I can even laugh about it now. But it’s because I found perspective…
Dr. Seuss Explains Why Computers Sometimes Crash
If a packet hits a pocket on a socket on a port,
and the bus is interrupted at a very last resort,
and the access of the mem’ry makes your floppy disk abort,
then the socket packet pocket has an error to report.
If your cursor finds a menu item followed by a dash,
and the double-clicking icon puts your window in the trash,
and your data is corrupted ’cause the index doesn’t hash,
then your situation’s hopeless and your system’s gonna crash!!
If the label on the cable on the table at your house
says the network is connected to the button on your mouse,
but your packets want to tunnel to another protocol,
that’s repeatedly rejected by the printer down the hall,
and your screen is all distorted by the side effects of gauss,
so your icons in the window are as wavy as a souse;
then you may as well reboot and go out with a bang,
‘cuz sure as I’m a poet, the sucker’s gonna hang!
When the copy of your floppy’s getting sloppy in the disk,
and the macro code instructions cause unnecessary risk,
then you’ll have to flash the memory and you’ll want to RAM your ROM.
Quickly turn off the computer and get the hell out of town before IT finds out it’s because you spilled your Starbucks in it.
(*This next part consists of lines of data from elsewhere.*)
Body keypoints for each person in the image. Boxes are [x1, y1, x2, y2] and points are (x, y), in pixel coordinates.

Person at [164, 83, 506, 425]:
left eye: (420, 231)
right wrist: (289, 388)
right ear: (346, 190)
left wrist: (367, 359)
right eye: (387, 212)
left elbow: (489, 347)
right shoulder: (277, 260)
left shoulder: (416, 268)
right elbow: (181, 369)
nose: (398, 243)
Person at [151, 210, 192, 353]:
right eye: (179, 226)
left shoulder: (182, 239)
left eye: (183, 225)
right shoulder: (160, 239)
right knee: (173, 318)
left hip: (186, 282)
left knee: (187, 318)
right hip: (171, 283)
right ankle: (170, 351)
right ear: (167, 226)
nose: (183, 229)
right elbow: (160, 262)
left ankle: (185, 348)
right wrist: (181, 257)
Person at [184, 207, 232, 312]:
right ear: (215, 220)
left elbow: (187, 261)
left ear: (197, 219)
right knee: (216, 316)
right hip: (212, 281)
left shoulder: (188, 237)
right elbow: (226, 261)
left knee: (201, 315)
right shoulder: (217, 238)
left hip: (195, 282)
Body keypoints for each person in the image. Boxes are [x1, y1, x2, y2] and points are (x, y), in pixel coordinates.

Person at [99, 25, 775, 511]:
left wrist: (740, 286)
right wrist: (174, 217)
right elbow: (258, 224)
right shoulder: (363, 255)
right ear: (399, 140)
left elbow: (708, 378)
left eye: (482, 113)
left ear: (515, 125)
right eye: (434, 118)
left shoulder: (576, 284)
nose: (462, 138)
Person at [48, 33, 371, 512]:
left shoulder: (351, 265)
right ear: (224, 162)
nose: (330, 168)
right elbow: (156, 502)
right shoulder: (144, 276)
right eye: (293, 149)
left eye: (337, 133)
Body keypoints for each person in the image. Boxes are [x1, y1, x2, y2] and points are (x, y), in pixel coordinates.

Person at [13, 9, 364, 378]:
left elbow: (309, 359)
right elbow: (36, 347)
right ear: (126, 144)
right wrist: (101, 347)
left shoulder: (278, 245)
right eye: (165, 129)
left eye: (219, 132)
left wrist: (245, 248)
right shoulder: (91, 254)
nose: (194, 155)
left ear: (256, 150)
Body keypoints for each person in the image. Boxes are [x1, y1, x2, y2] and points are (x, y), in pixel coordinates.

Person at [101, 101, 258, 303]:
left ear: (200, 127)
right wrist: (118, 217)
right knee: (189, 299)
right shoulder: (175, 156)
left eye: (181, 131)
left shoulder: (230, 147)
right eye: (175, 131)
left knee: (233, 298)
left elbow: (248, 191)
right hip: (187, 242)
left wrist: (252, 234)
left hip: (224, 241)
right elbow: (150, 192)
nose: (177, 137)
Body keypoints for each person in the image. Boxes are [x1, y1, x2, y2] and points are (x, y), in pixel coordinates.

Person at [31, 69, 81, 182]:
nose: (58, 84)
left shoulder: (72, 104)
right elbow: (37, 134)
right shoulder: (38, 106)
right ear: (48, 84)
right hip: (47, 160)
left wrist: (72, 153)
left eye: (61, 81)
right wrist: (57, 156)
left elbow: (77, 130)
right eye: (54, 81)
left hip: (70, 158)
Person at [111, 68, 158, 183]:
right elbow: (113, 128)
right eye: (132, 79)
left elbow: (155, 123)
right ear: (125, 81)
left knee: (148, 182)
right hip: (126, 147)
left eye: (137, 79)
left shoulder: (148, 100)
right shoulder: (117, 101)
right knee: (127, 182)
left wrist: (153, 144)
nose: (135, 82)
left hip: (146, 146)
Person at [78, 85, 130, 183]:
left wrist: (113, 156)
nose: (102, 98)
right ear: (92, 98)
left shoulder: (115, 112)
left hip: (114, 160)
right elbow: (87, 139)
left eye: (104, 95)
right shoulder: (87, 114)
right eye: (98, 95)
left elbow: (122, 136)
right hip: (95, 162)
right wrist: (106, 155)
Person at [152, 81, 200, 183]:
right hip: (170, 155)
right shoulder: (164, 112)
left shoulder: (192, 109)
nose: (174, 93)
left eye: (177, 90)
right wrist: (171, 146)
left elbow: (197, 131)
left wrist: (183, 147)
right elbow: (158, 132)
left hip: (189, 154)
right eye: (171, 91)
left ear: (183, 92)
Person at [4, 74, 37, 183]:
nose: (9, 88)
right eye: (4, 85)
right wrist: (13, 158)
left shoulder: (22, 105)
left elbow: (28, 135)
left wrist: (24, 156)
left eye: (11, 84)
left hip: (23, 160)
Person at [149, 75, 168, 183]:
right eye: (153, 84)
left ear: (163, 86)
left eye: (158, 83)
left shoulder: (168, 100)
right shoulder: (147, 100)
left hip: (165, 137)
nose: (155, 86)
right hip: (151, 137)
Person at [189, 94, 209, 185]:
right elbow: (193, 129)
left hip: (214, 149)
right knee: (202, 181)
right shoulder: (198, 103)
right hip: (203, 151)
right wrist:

On the tax thing, I had used Turbo Tax and submitted my forms the night before from the laptop. Could you imagine had I not?! That would have been a HUGE disaster! OMG!!! But as it turns out, the impact was actually minor. Thank God! (We said several prayers of gratitude!) So I was able to get an afternoon skate in after all, which is all I care about anyway. Damn, it feels good to be a Gansta.
4/14/10 Training: Was able to get 10 miles in skating in the hood after work. I was skating along when HorseyPants, Speed Demon and Speedy Weezy pulled up alongside me in the Honda to cheer me on, and race me! It’s fun to hear them say with awe, “We were going 25 and we still couldn’t catch you!”
4/15/10 Training: 12 miles on the skate trail in Loveland at lunch. No wind – I didn’t know what to do with myself! I worked on using my knees to push myself forward. Life is good when you’re working on form.